The 1962 exhibition at the Palazzo Reale in Milano did not change things; nor did the two Galleria Cadario exhibitions (in Rome and Milan) in 1969. A change - though only a partial change - in this situation became apparent in the early 1980s. In 1980 a retrospective exhibition of his work was held in Rimini, Italy, during the first Meeting for Friendship Among Peoples.
In 1981 a retrospective exhibition of his work at the Palazzo dei Diamanti, in Ferrara, revived public interest in Congdon’s career. His “re-appearance” was further helped by the creation, in October 1980, of a Foundation designed to promote knowledge and study of the artist’s work.

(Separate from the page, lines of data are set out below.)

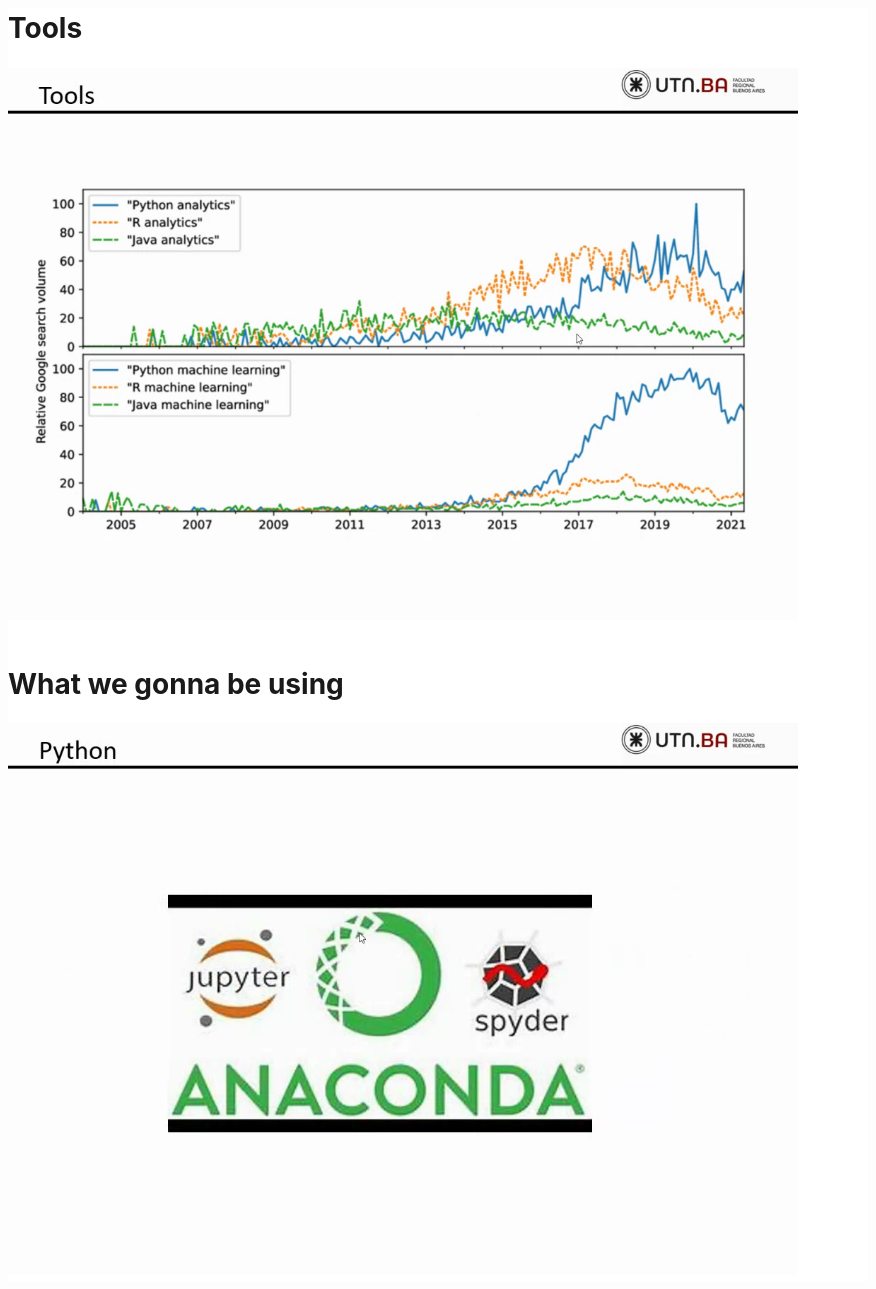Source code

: # Tools 
![](images/2023-08-16-20-06-56.png) 

# What we gonna be using
![](images/2023-08-16-20-07-30.png) 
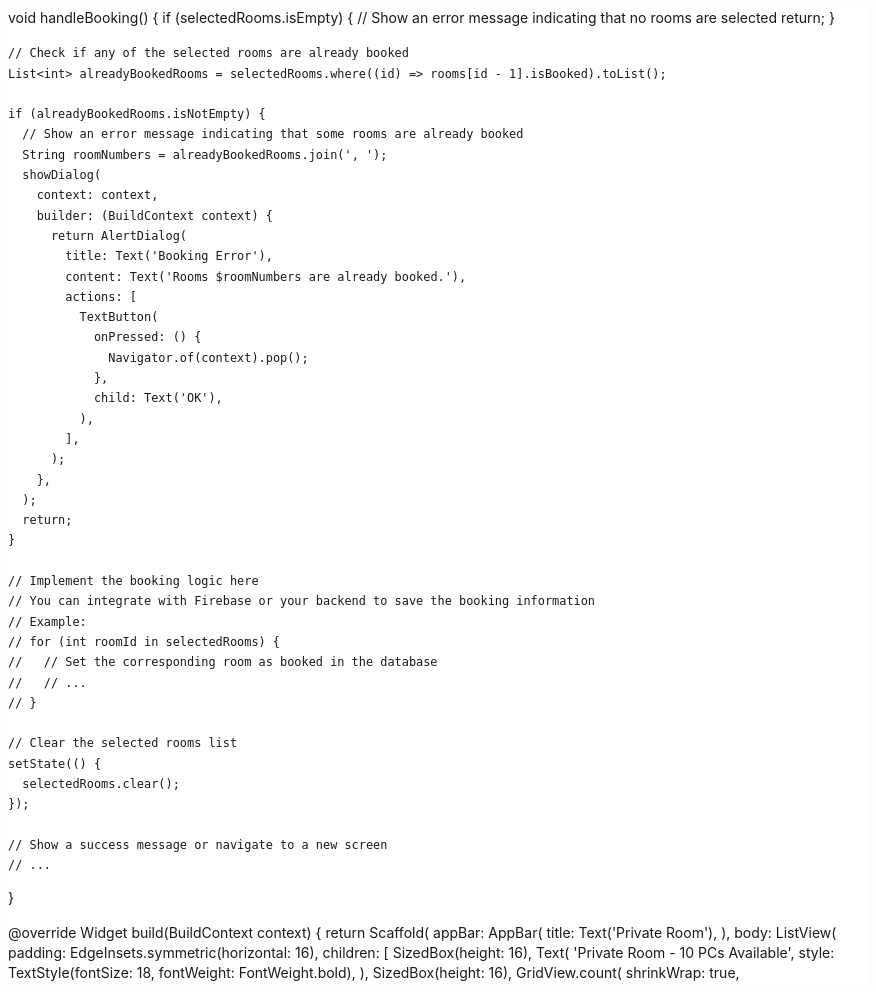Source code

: void handleBooking() {
if (selectedRooms.isEmpty) {
// Show an error message indicating that no rooms are selected
return;
}

    // Check if any of the selected rooms are already booked
    List<int> alreadyBookedRooms = selectedRooms.where((id) => rooms[id - 1].isBooked).toList();

    if (alreadyBookedRooms.isNotEmpty) {
      // Show an error message indicating that some rooms are already booked
      String roomNumbers = alreadyBookedRooms.join(', ');
      showDialog(
        context: context,
        builder: (BuildContext context) {
          return AlertDialog(
            title: Text('Booking Error'),
            content: Text('Rooms $roomNumbers are already booked.'),
            actions: [
              TextButton(
                onPressed: () {
                  Navigator.of(context).pop();
                },
                child: Text('OK'),
              ),
            ],
          );
        },
      );
      return;
    }

    // Implement the booking logic here
    // You can integrate with Firebase or your backend to save the booking information
    // Example:
    // for (int roomId in selectedRooms) {
    //   // Set the corresponding room as booked in the database
    //   // ...
    // }

    // Clear the selected rooms list
    setState(() {
      selectedRooms.clear();
    });

    // Show a success message or navigate to a new screen
    // ...
}

@override
Widget build(BuildContext context) {
return Scaffold(
appBar: AppBar(
title: Text('Private Room'),
),
body: ListView(
padding: EdgeInsets.symmetric(horizontal: 16),
children: [
SizedBox(height: 16),
Text(
'Private Room - 10 PCs Available',
style: TextStyle(fontSize: 18, fontWeight: FontWeight.bold),
),
SizedBox(height: 16),
GridView.count(
shrinkWrap: true,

Throughout his career and as long as he had the strength, Congdon put his entire self into the work, in the smells, the incisions, the scrapings of medium across the hard board. His use of materials and on the painting’s surface indicate that his early training in sculpture never left him. He applied oil paints on a prepared – often black - board with masonry tools, palette knives, awls and spatulas, as well as large brushes, practically until the end of his life. Finally, in some cases, he would blow gold or silver powder on to the wet paint. In his later years, he forged a singular approach to painting that incorporated the physicality and spontaneity of action painting into forms of figuration and landscape.
In the last fifteen years of his life, besides painting with oils, Congdon did an increasing number of works on paper, using pastels. The expression “Drawing with paint” is the one Congdon himself used in September 1982 to announce his use of what for him was a new medium (pastels are in fact, a sort of pencil made of paint).
Established in 1980, the foundation bears Congdon’s name only since his death in 1998. Created at the artist’s behest, the foundation has the task of enhancing and communicating the significance of his work, by cataloguing his figurative and literary production and organizing exhibitions and other events.
Since its creation, the foundation has gradually become the custodian responsible for the maintenance and care of Congdon's paintings, drawings and other artistic works. Through progressive acts of donations - and ultimately through his last will and testament - the artist’s private collection has become the William. G. Congdon Foundation Collection - the property of the Foundation, which manages it in accordance with its own statutory purposes and aims.